Full-color photon-counting single-pixel imaging

TL;DR

This paper introduces a novel full-color single-pixel imaging method that combines time-correlated single-photon counting with time-division multiplexing, enabling high-quality color imaging at extremely low light levels.

Contribution

The work presents an innovative integration of TCSPC with structured illumination for efficient, high-quality full-color imaging using a single-pixel detector.

Findings

Successfully demonstrated full-color imaging at low light levels

Achieved high-quality image reconstruction with single-round measurement

Enhanced imaging efficiency through strategies like undersampling

Abstract

We propose and experimentally demonstrate a high-efficiency single-pixel imaging (SPI) scheme by integrating time-correlated single-photon counting (TCSPC) with time-division multiplexing to acquire full-color images at extremely low light level.
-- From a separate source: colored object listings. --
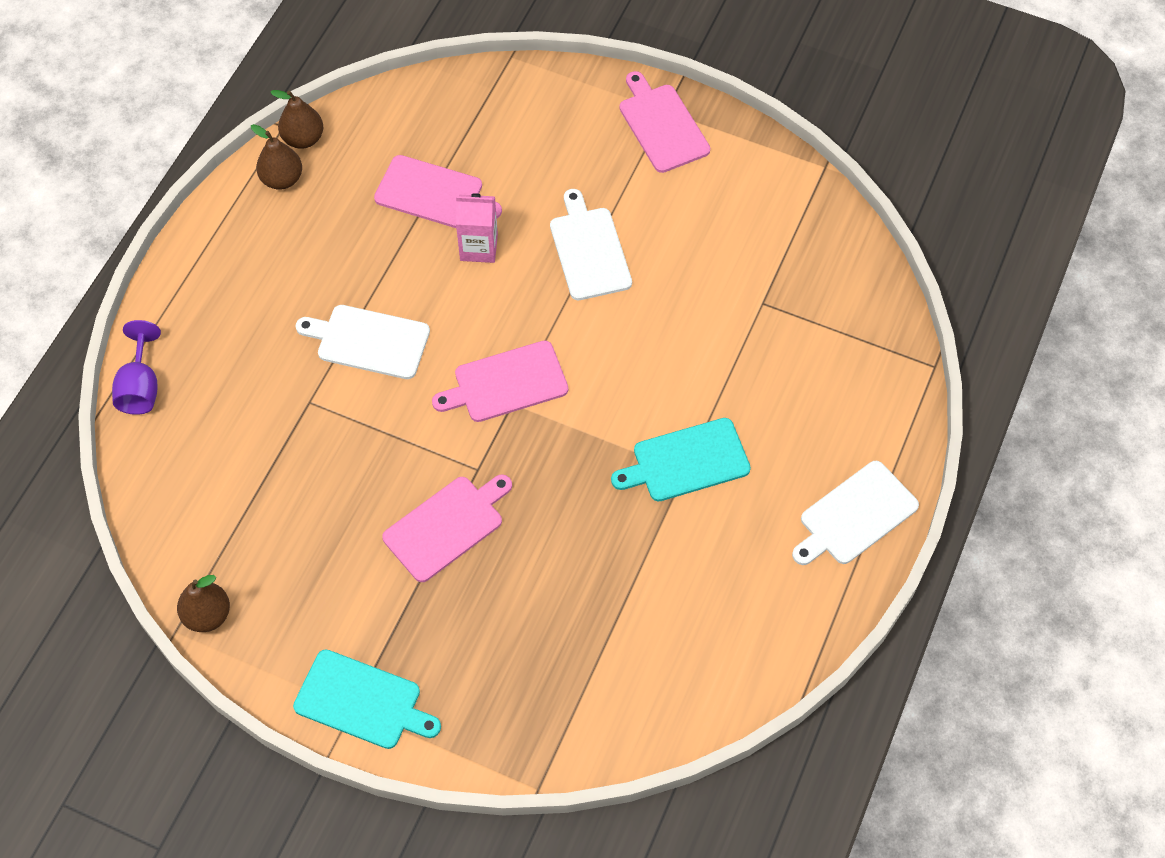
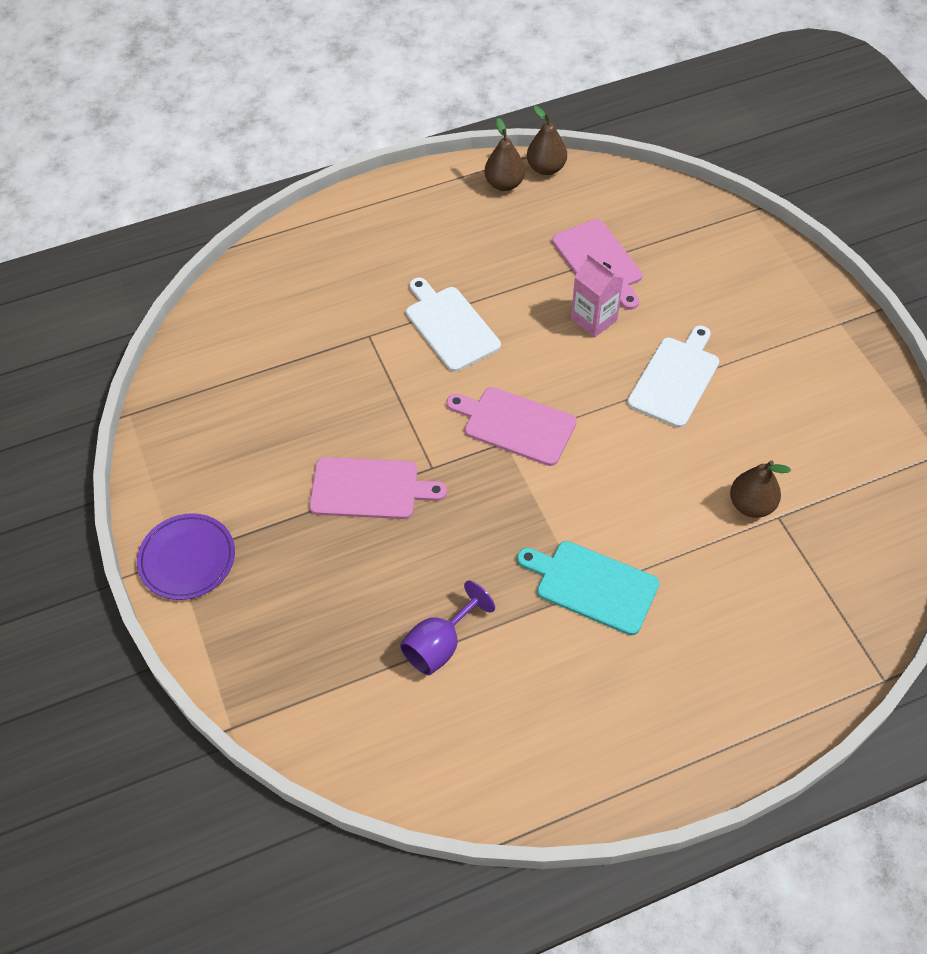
camera: 45 degrees right, 5 degrees down
purple goblet [112,320,161,415] -> purple goblet moved to [400,581,495,675]
brown pear [177,575,230,632] -> brown pear moved to [730,460,791,518]
turquoise cutting board [293,649,441,749] -> purple plate [137,513,235,600]
pink cutting board [619,71,710,173] -> none
white cutting board [792,461,919,565] -> none

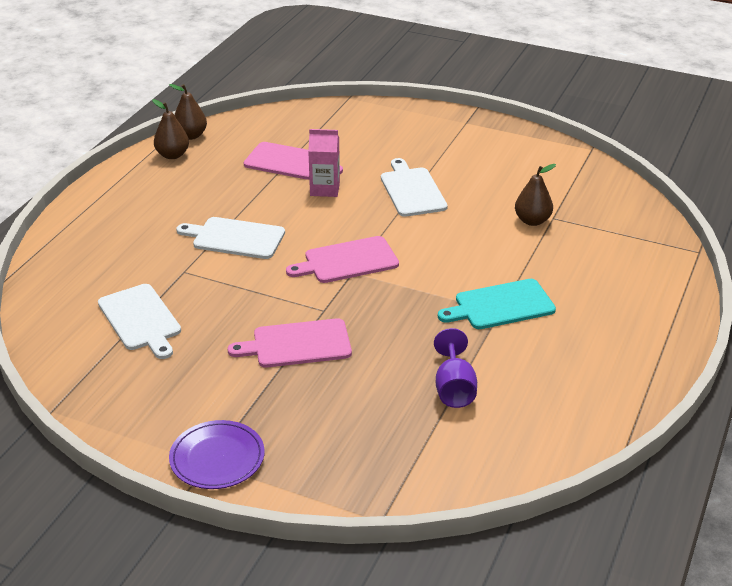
camera: 45 degrees left, 20 degrees down
pink cutting board [309,457,447,519] -> pink cutting board turned 150 degrees counterclockwise [228,318,352,368]
none -> white cutting board [98,284,181,359]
This SPI scheme uses a digital micromirror device to modulate a sequence of laser pulses with preset delays to achieve three-color structured illumination, then employs a photomultiplier tube into the TCSPC module to achieve photon-counting detection. By exploiting the time-resolved capabilities of TCSPC, we demodulate the spectrum-image-encoded signals, and then reconstruct high-quality full-color images in a single-round of measurement. Based on this scheme, the strategies such as single-step measurement, high-speed projection, and undersampling can further improve the imaging efficiency.